Improve detection of sensitive information
Problem
Previously, harcleaner would only process specific known elements of the JSON file. We needed to be able to redact sensitive information based on pattern matching and keywords.
Solution
Influenced by the following projects:
The solution makes heavy use of Golang's reflect
package. I don't pretend
to understand Golang reflection
sufficiently, so this implementation might be very clumsy.
The HAR's entries are now walked to ensure that each underlying struct or string is processed. This includes checking for the existence of keywords, and using regular expressions to search and replace known patterns such as tokens or credentials.
Specific elements of the HAR's entries are still handled similarly to how they were before, but these checks occur during the walking of the HAR entry's structs.
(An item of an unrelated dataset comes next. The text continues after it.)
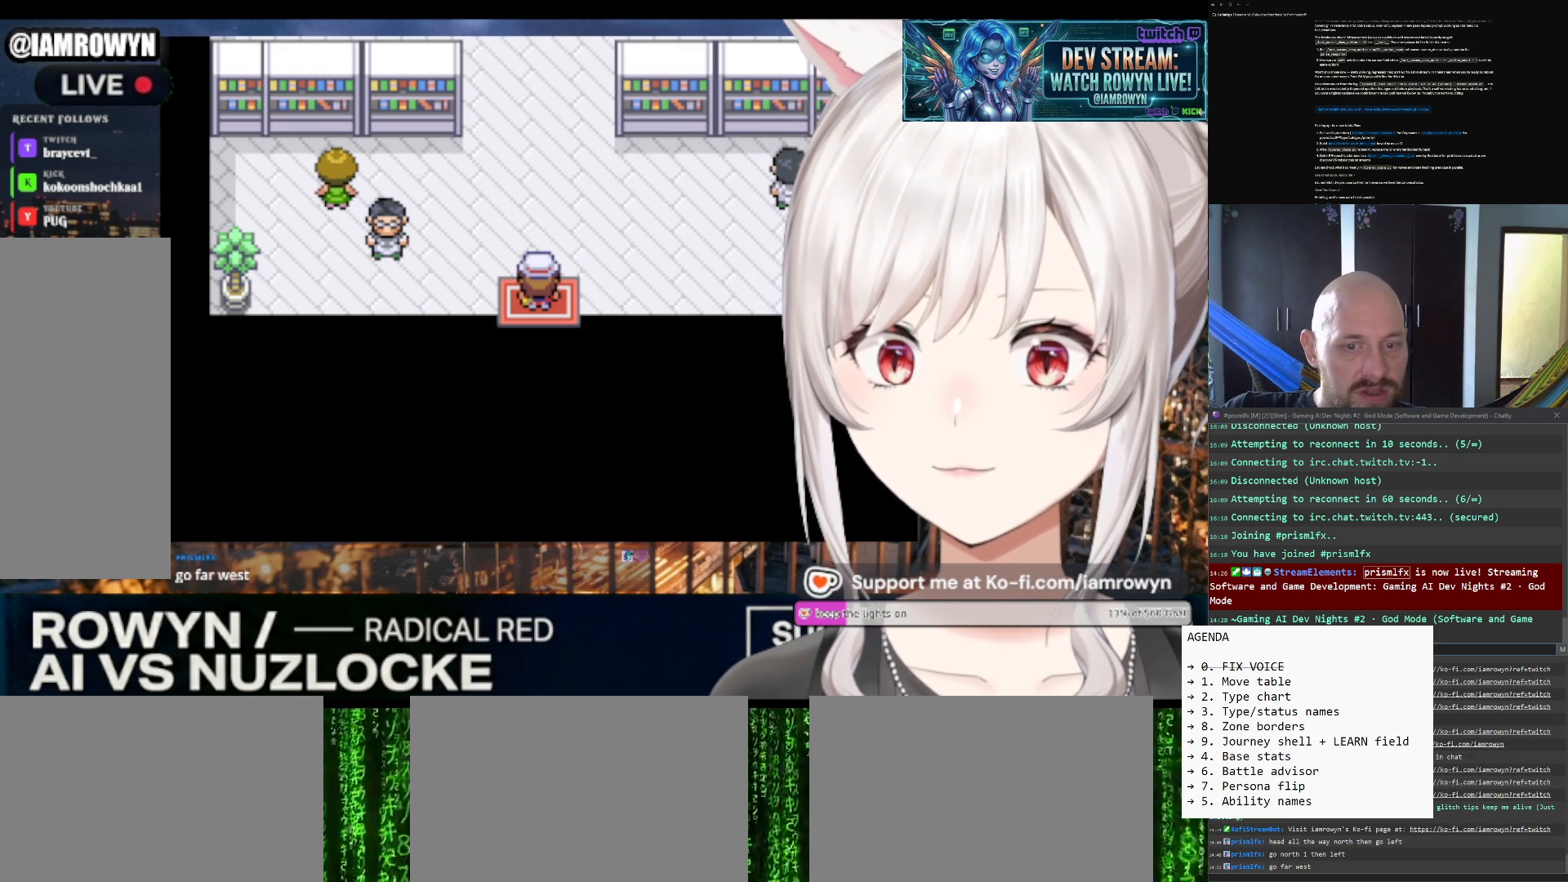
{"buttons": ["A"], "events": []}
I removed the specific redaction of the QueryString and and Headers, as these are now handled by keyword match and redaction. These elements were fully redacted before out of caution, but now will be partially redacted, as some of the information in these fields will be useful.
Cookies are still always redacted, as we don't think they will be useful for our analysis.
Regular Expressions
This introduces the following regular expressions to search/replace:
-
key=value
where thekey
matches a list of keywords - JWT tokens
- GitLab tokens
-
user:password
in URLs
We can easily add more regular expressions as we learn more about what to redact.
When multiple regular expressions are applied to a string, the result of each pattern match/replace is the input string to the next regular expression. This ensures that a string that matches multiple patterns will be redacted.
Approach
I decided to perform the regular expression search/replace operations on each individual struct's string field. This ensures we're checking each string for potentially sensitive information, and also reduces the scope of each regex operation. Each string will have multiple regex patterns applied to it, to search and replace matches.
The number of regex matches will depend on:
- The number of non-empty and non-fully redacted string fields in the HAR file
- The number of regex patterns in the list
Other solutions seem to only process the file for a given keyword if that keyword exists in the file. As we're operating on a Struct and not a string, it would already be expensive to determine whether the keyword exists or not, rather than just performing the regular expression processing anyway on the string. As the strings are smaller, it's less expensive per regex process.
Optimisations introduced to avoid performance problems:
- Keyword substitution and regex comparisons will only occur for patterns that support keywords (72% reduction in regex comparisons)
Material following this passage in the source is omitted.